'''

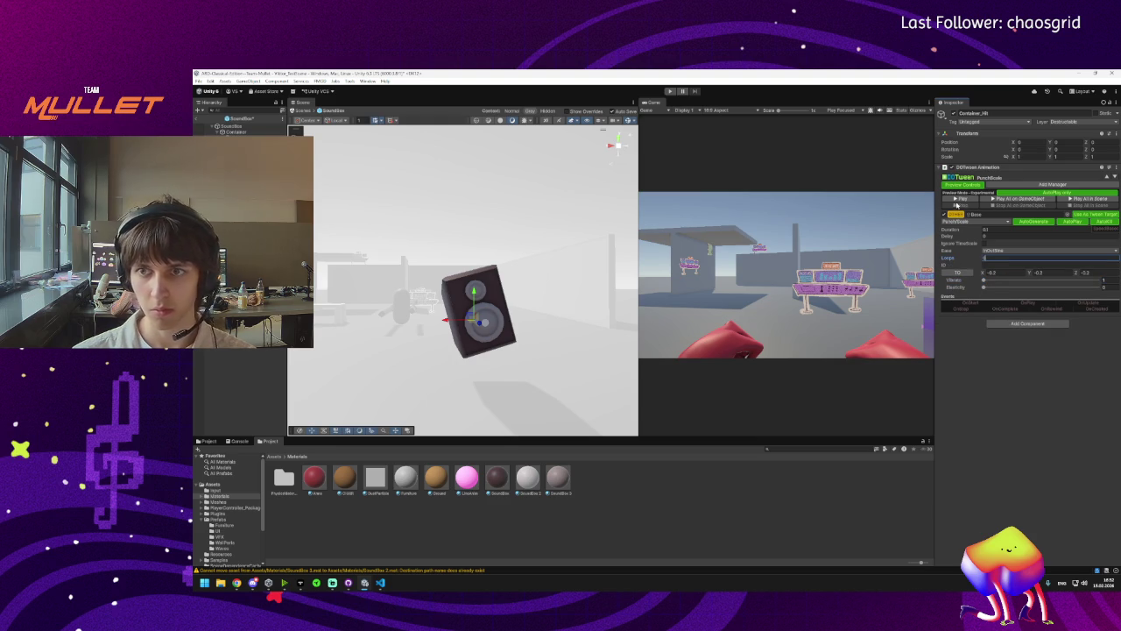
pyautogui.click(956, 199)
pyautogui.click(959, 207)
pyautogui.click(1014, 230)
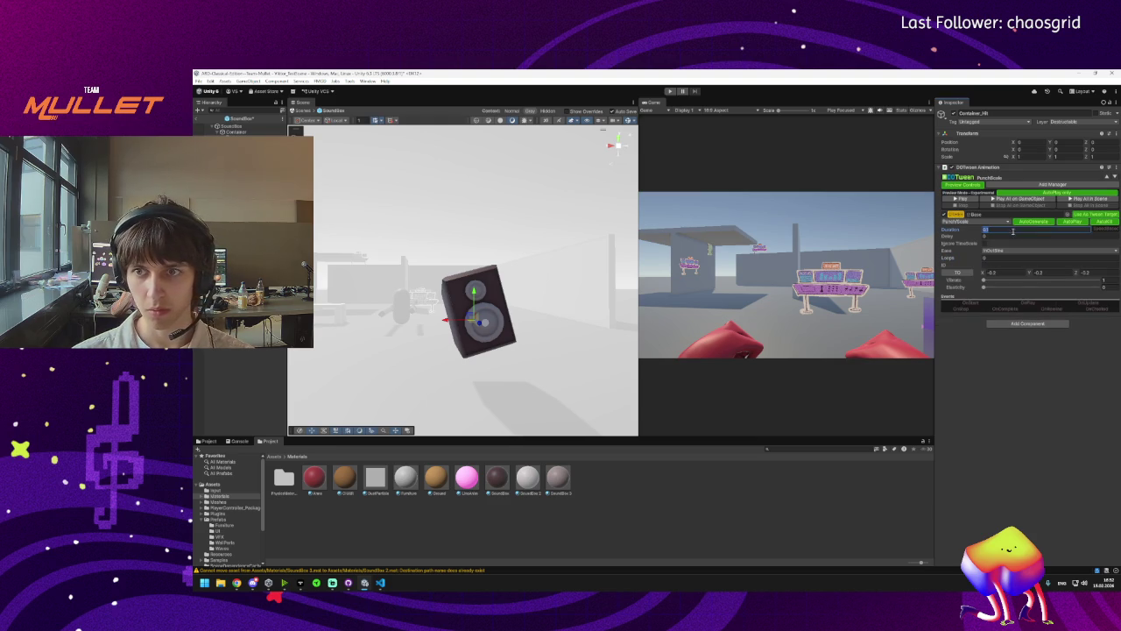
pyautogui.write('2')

'''

• **TASK TO CARRY OUT**
Full copy, no pictures: write out each line of the data exactly as it stands.

• **EXERCISE RESPONSE**
pyautogui.click(956, 199)
pyautogui.click(959, 207)
pyautogui.click(1014, 230)
pyautogui.write('2')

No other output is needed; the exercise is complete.